Callaway Foundation unveils downtown plans
LaGRANGE — The Callaway Foundation has big plans for the south end of downtown LaGrange.
The foundation, which has already poured more than $50 million into the city’s center, this week announced plans to redevelop parcels of land south of Byron Hurst Street extending to the railroad tracks that cross Main Street.
A public park and pond, apartments, outdoor event space and a tourist attraction are all on tap, according to Speer Burdette, president of the Callaway Foundation, which owns the land.
“That entrance from the south end of our town, down by the railroad tracks, is one of the main entrances to our downtown,” Burdette said. “The (former) Westbrook (Tire) building, which we own, is in dire need of a project.”
He was coy about exactly what that project is, but said the foundation has already granted $1.5 million to the Downtown LaGrange Development Authority for the rehab of the Westbrook building to “create a venue here that we think will promote tourism for our area.”
A skateboard park, which city planner Leigh Threadgill is already eyeing, might also fit into what Burdette calls “The South Gateway” project. An outdoor plaza for small events is in the works, and the potential for new office space also exists, Burdette said.
But the project doesn’t stop there.
The foundation is asking the city of LaGrange to realign Bull Street and change its awkward intersection with Main and Byron Hurst streets near the site of the under construction District 4 Public Health office.
Under the realignment plan, the current location of LaGrange Pool and Spa on Bull Street would be demolished and Bull Street would run southwest to connect with Pierce Street.

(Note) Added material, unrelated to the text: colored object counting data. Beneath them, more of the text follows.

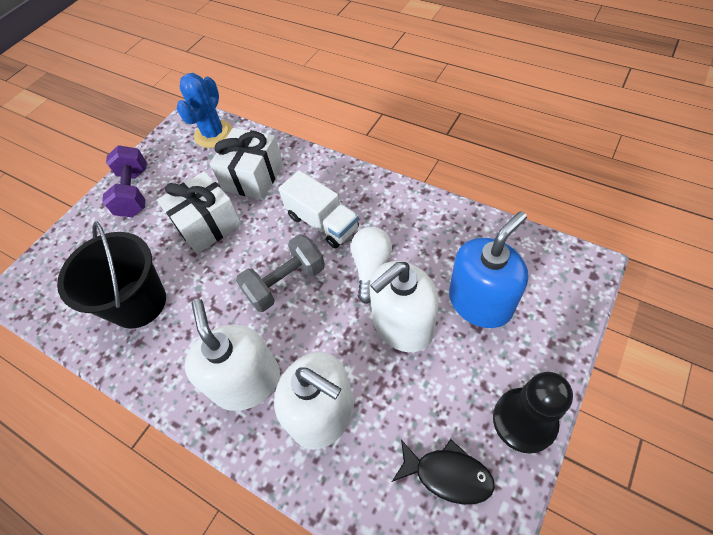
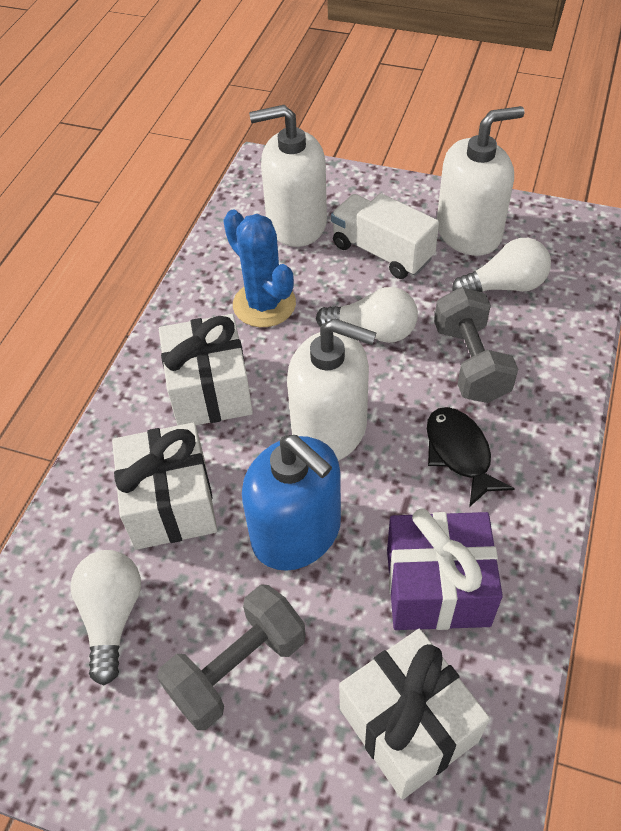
black bucket: 1 -> 0
black pawn: 1 -> 0
grey dumbbell: 1 -> 2
purple dumbbell: 1 -> 0
purple gift: 0 -> 1
white gift: 2 -> 3
white light bulb: 1 -> 3

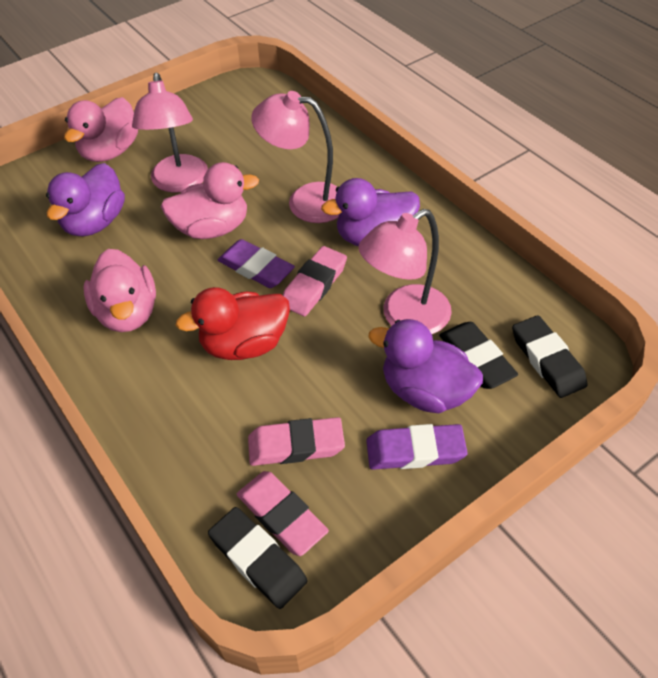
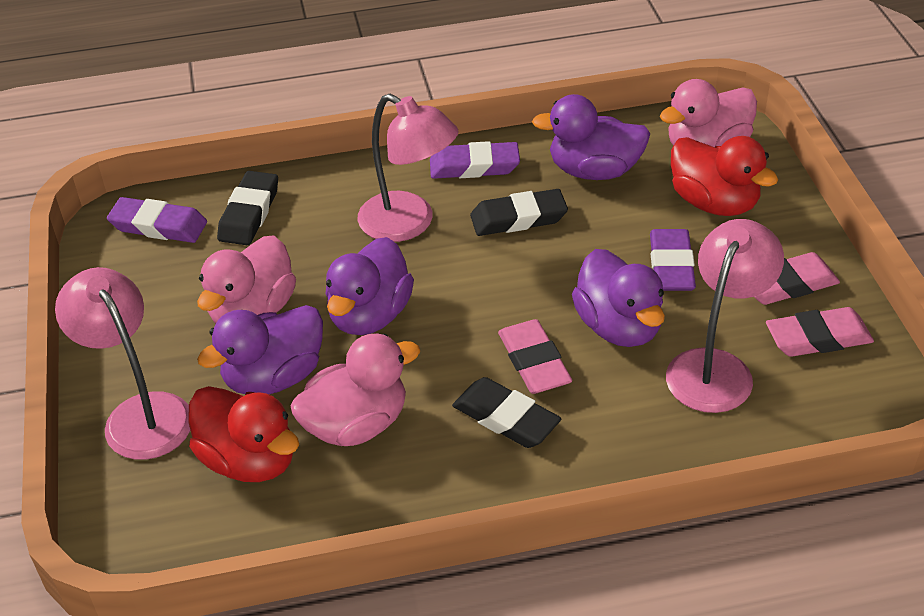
purple duck: 3 -> 4
purple eraser: 2 -> 3
red duck: 1 -> 2

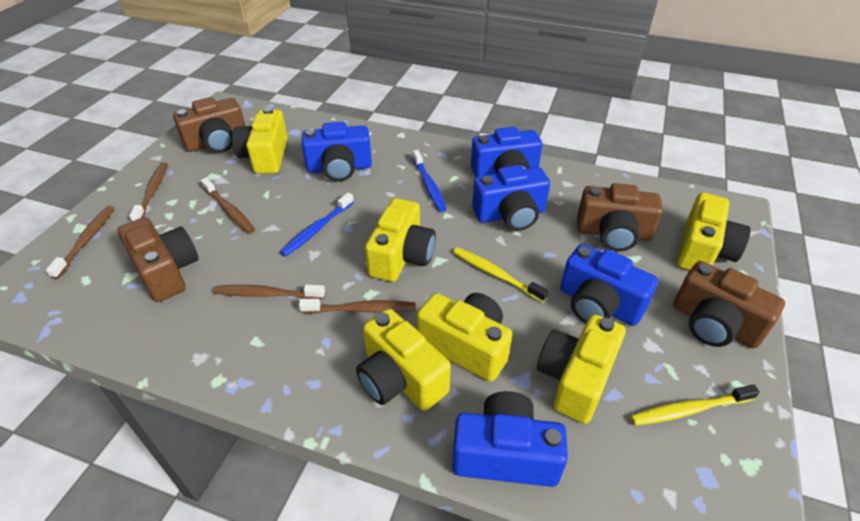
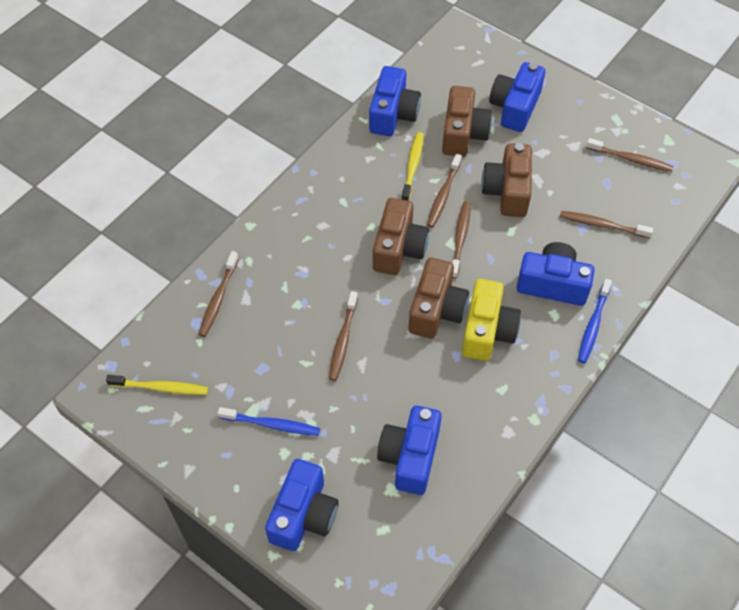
brown toothbrush: 5 -> 6
yellow camera: 6 -> 1

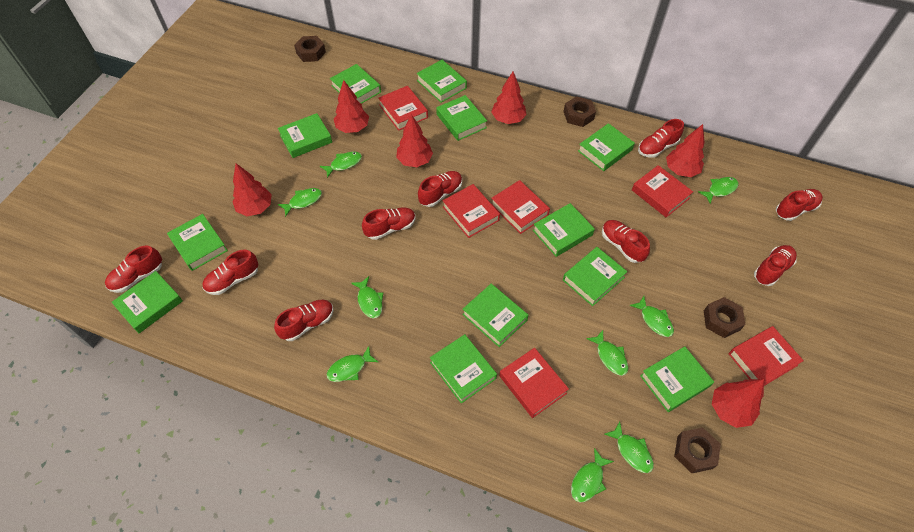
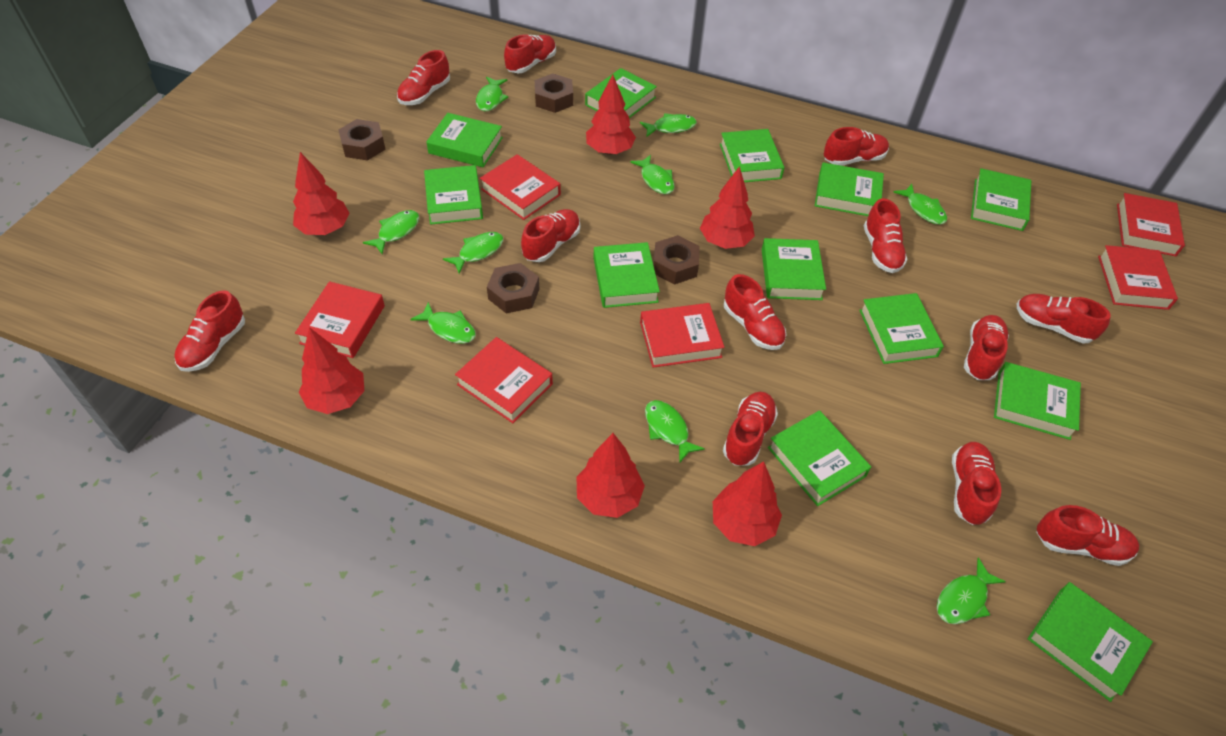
red shoe: 9 -> 12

Pierce Street would become Bull Street and would veer east to connect with Main Street near the railroad tracks.
LaGrange Pool and Spa is already relocating to a lot at the corner of Ridley and Mitchell avenues, and the Bull Street property has been sold to the Callaway Foundation.
David Brown, the city’s chief roads engineer, said once the plans are finalized, the city could begin survey and design work and the realignment’s construction could begin within a year. Brown added that city engineers were considering changing the intersection of Byron Hurst, Main, Bull and East Depot streets even before the Callaway Foundation approached the city with its plan.
“We’d been looking previously about doing something with that crazy intersection,” Brown said. “One of the problems is you’ve got five streets in one location. We were looking at designing a roundabout, and we knew there was a need to do something with Bull Street to do something about it.”
To build the realignment, the Callaway Foundation would donate the right of way to the city, and in return, once the realignment is complete, the former location of Bull Street would be deeded from the city to the Callaway Foundation. The foundation would use the land to “square up” the Loy’s office supply building and turn it into a mixed-use development.
“(This is) an opportunity for something significant for our downtown,” Burdette said. “Really, the thinking is, ‘How can we put something here that would compliment Carmike theater?’ We’re really thinking about our youth and our kids. The kids come downtown to the movies and when they get done, they really don’t have anything to do afterward.”
He likened the new planned development at the south end and Sweetland Amphitheatre to the north as “book ends” that will anchor the city’s downtown.
There are also next-phase plans to possibly build townhouses to the west of the Westbrook building, which along with the planned apartments, Burdette said would help foot traffic downtown and energize local businesses.
The time frame of the project is still up in the air, but “we’re ready to go,” Burdette said. “We’re ready to begin today. There are a few little things, but the obvious first step is the relocation of Bull Street. Once that gets laid out and put into place, that allows the remaining part of this to more forward.”
He said the renovation of the Westbrook building is already moving forward, and the foundation’s board has approved the project.
“We’ve put the contract out to bid for the renovation and they’re in the value engineering stage,” he said. “We’re working with the folks who are going to put the business in there. I can’t exactly give a time frame, but it’s actively underway.”
He said the announcement about what type of business will go into the Westbrook building would be announced once all the details are finalized.